Le retrait gonflement des argiles, phénomène naturel lié au réchauffement climatique, s’impose aujourd’hui comme un véritable fléau pour les habitants du Nord de la France. Ce risque, classé deuxième en termes de coûts après les inondations, génère des dommages considérables à l’échelle nationale et exige des solutions techniques complexes.
Nicole Fobert, résidente de Cappelle-en-Pévèle près de Lille, est une des victimes récurrentes de ce phénomène. Depuis six ans, son immeuble s’effrite progressivement en raison des mouvements du sol. Après des travaux coûtant plus de 300 000 euros pour renforcer les fondations via la méthode des longrines, les fissures ont reviennent avec une force inquiétante.
Dans la même région, un autre bâtiment construit dans les années 1980 subit également le même sort. En raison d’une sécheresse reconnue en catastrophe naturelle en 2021, ses fondations sont aujourd’hui menacées. Un chantier prévoyant l’installation de micropieux, coûtant environ 200 000 euros (dont 10 000 à la charge du propriétaire), doit débuter en septembre pour stabiliser la structure.
Geoffroy Kuhn, expert en maîtrise d’ouvrage, explique que ces solutions techniques nécessitent des adaptations constantes face aux conditions climatiques actuelles : « Les argiles, sous l’effet de l’humidité et du réchauffement, génèrent des mouvements qui s’accroissent chaque année. Le but est d’enfoncer des micropieux pour bloquer ces déplacements, mais le contexte actuel rend cette opération particulièrement complexe. »
En réponse à ce phénomène, l’État a mis en place un dispositif de prévention testé dans onze départements, dont le Nord. Le ministre de la Transition Écologique, Mathieu Lefèvre, avait promis des diagnostics gratuits pour identifier les foyers vulnérables et des mesures de renforcement avant l’apparition des fissures. Malgré cette initiative, près d’80 000 ménages dans le Nord sont éligibles à une aide financière limitée à 14 000 euros pour prévenir les dégâts.

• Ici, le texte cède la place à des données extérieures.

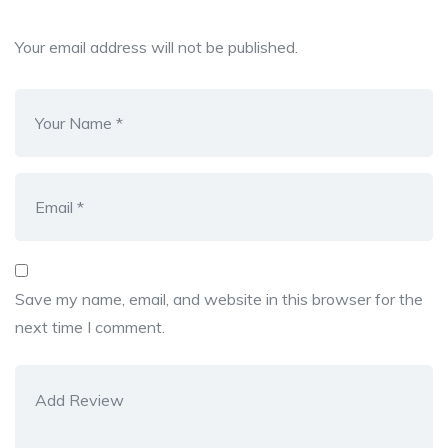
Your email address will not be published.
Save my name, email, and website in this browser for the
next time I comment.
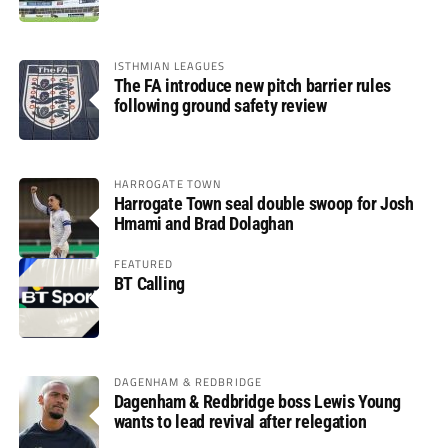
ISTHMIAN LEAGUES
The FA introduce new pitch barrier rules
following ground safety review
HARROGATE TOWN
Harrogate Town seal double swoop for Josh
Hmami and Brad Dolaghan
FEATURED
BT Calling
DAGENHAM & REDBRIDGE
Dagenham & Redbridge boss Lewis Young
wants to lead revival after relegation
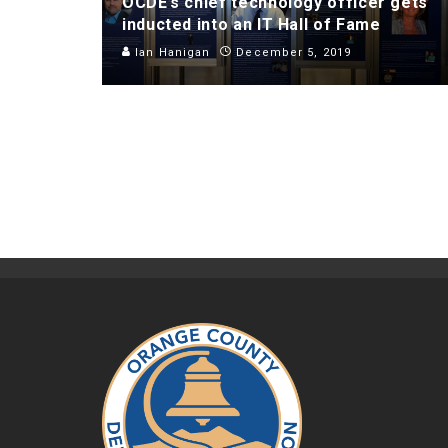
OCDE’s chief technology officer gets
inducted into an IT Hall of Fame
Ian Hanigan
December 5, 2019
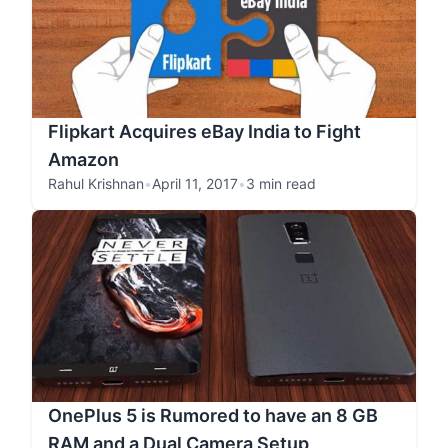
Flipkart Acquires eBay India to Fight
Amazon
Rahul Krishnan
•
April 11, 2017
•
3 min read
OnePlus 5 is Rumored to have an 8 GB
RAM and a Dual Camera Setup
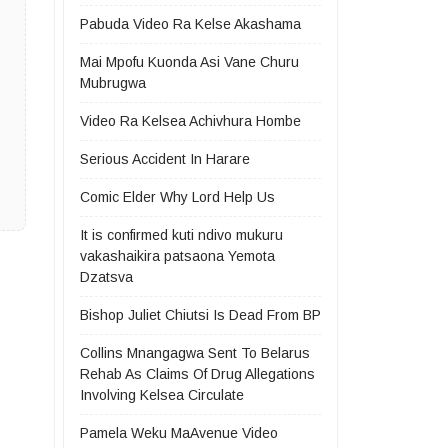
Pabuda Video Ra Kelse Akashama
Mai Mpofu Kuonda Asi Vane Churu
Mubrugwa
Video Ra Kelsea Achivhura Hombe
Serious Accident In Harare
Comic Elder Why Lord Help Us
It is confirmed kuti ndivo mukuru
vakashaikira patsaona Yemota
Dzatsva
Bishop Juliet Chiutsi Is Dead From BP
Collins Mnangagwa Sent To Belarus
Rehab As Claims Of Drug Allegations
Involving Kelsea Circulate
Pamela Weku MaAvenue Video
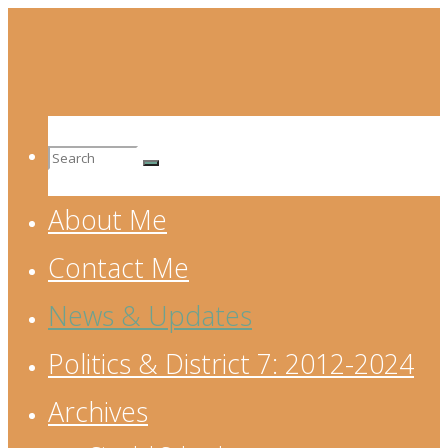
Skip
to
content
Search
About Me
for:
Contact Me
News & Updates
Politics & District 7: 2012-2024
Archives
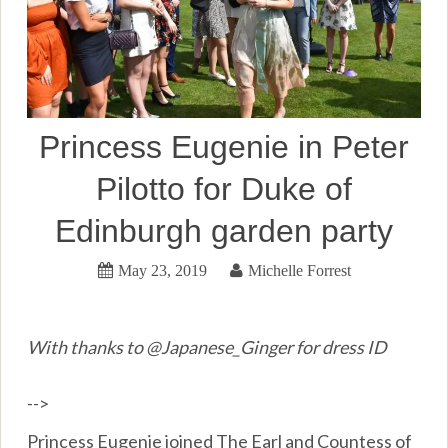
Princess Eugenie in Peter
Pilotto for Duke of
Edinburgh garden party
May 23, 2019
Michelle Forrest
With thanks to @Japanese_Ginger for dress ID
-->
Princess Eugenie joined The Earl and Countess of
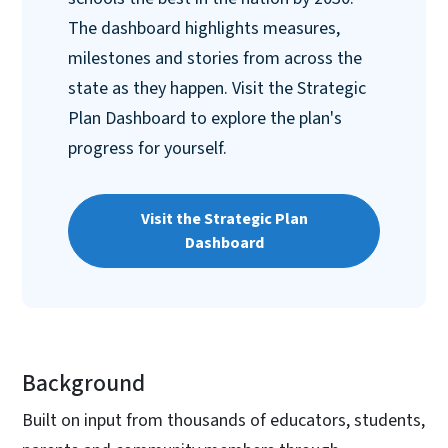
The dashboard highlights measures,
milestones and stories from across the
state as they happen. Visit the Strategic
Plan Dashboard to explore the plan's
progress for yourself.
Visit the Strategic Plan
Dashboard
Background
Built on input from thousands of educators, students,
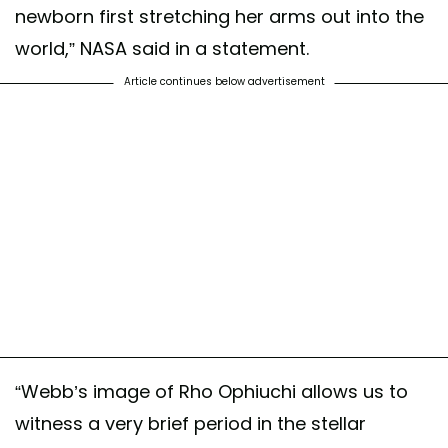
newborn first stretching her arms out into the
world,” NASA said in a statement.
Article continues below advertisement
“Webb’s image of Rho Ophiuchi allows us to
witness a very brief period in the stellar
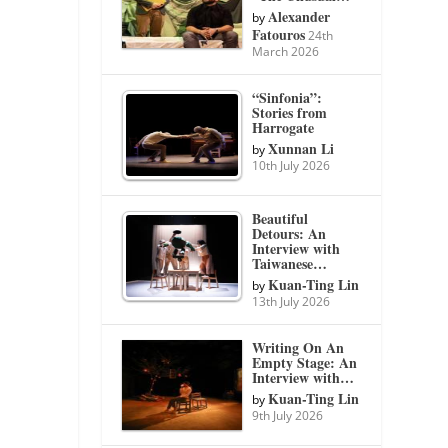
Alexander
by
Fatouros
24th
March 2026
“Sinfonia”:
Stories from
Harrogate
Xunnan Li
by
10th July 2026
Beautiful
Detours: An
Interview with
Taiwanese…
Kuan-Ting Lin
by
13th July 2026
Writing On An
Empty Stage: An
Interview with…
Kuan-Ting Lin
by
9th July 2026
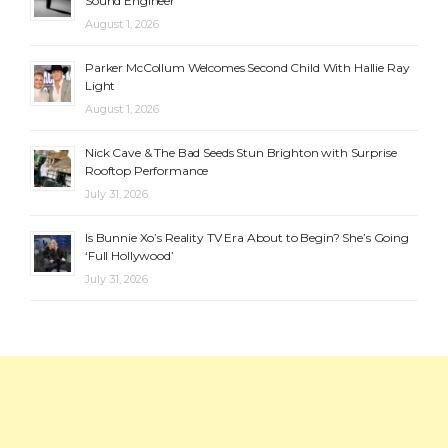
Sound Engineer
August 1, 2026
Parker McCollum Welcomes Second Child With Hallie Ray
Light
August 1, 2026
Nick Cave & The Bad Seeds Stun Brighton with Surprise
Rooftop Performance
July 31, 2026
Is Bunnie Xo’s Reality TV Era About to Begin? She’s Going
‘Full Hollywood’
July 31, 2026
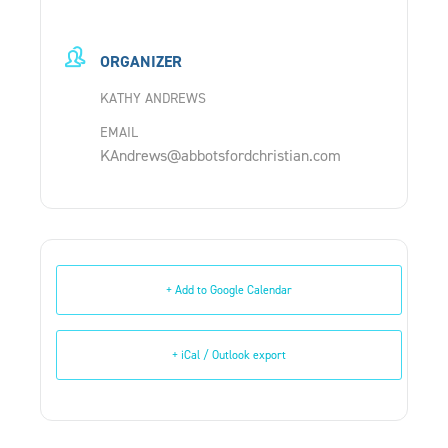
ORGANIZER
KATHY ANDREWS
EMAIL
KAndrews@abbotsfordchristian.com
+ Add to Google Calendar
+ iCal / Outlook export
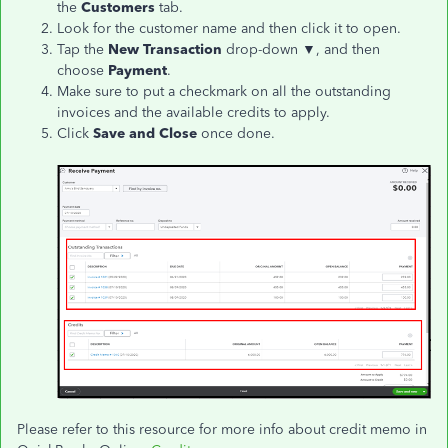
the
Customers
tab.
Look for the customer name and then click it to open.
Tap the
New Transaction
drop-down ▼, and then
choose
Payment
.
Make sure to put a checkmark on all the outstanding
invoices and the available credits to apply.
Click
Save and Close
once done.
Please refer to this resource for more info about credit memo in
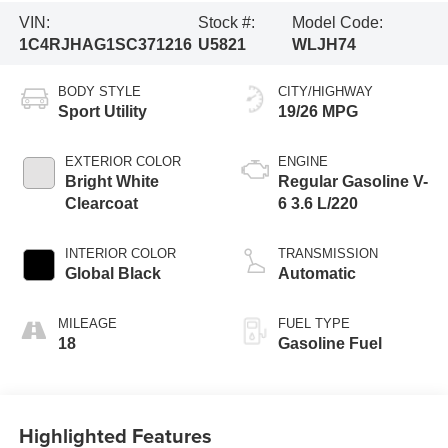
VIN:
Stock #:
Model Code:
1C4RJHAG1SC371216
U5821
WLJH74
BODY STYLE
CITY/HIGHWAY
Sport Utility
19/26 MPG
EXTERIOR COLOR
ENGINE
Bright White
Regular Gasoline V-
Clearcoat
6 3.6 L/220
INTERIOR COLOR
TRANSMISSION
Global Black
Automatic
MILEAGE
FUEL TYPE
18
Gasoline Fuel
Highlighted Features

« Ce risque naturel n’est pas un phénomène isolé », souligne Charlène Boucheron, responsable de l’opération SOLIHA. « Les conditions climatiques exacerbent le problème, mais avec une planification minutieuse, il est possible de réduire significativement les dommages. »
Face à ce défi persistant, les habitants du Nord se battent pour sécuriser leurs fondations avant que la fracture ne devienne irréversible.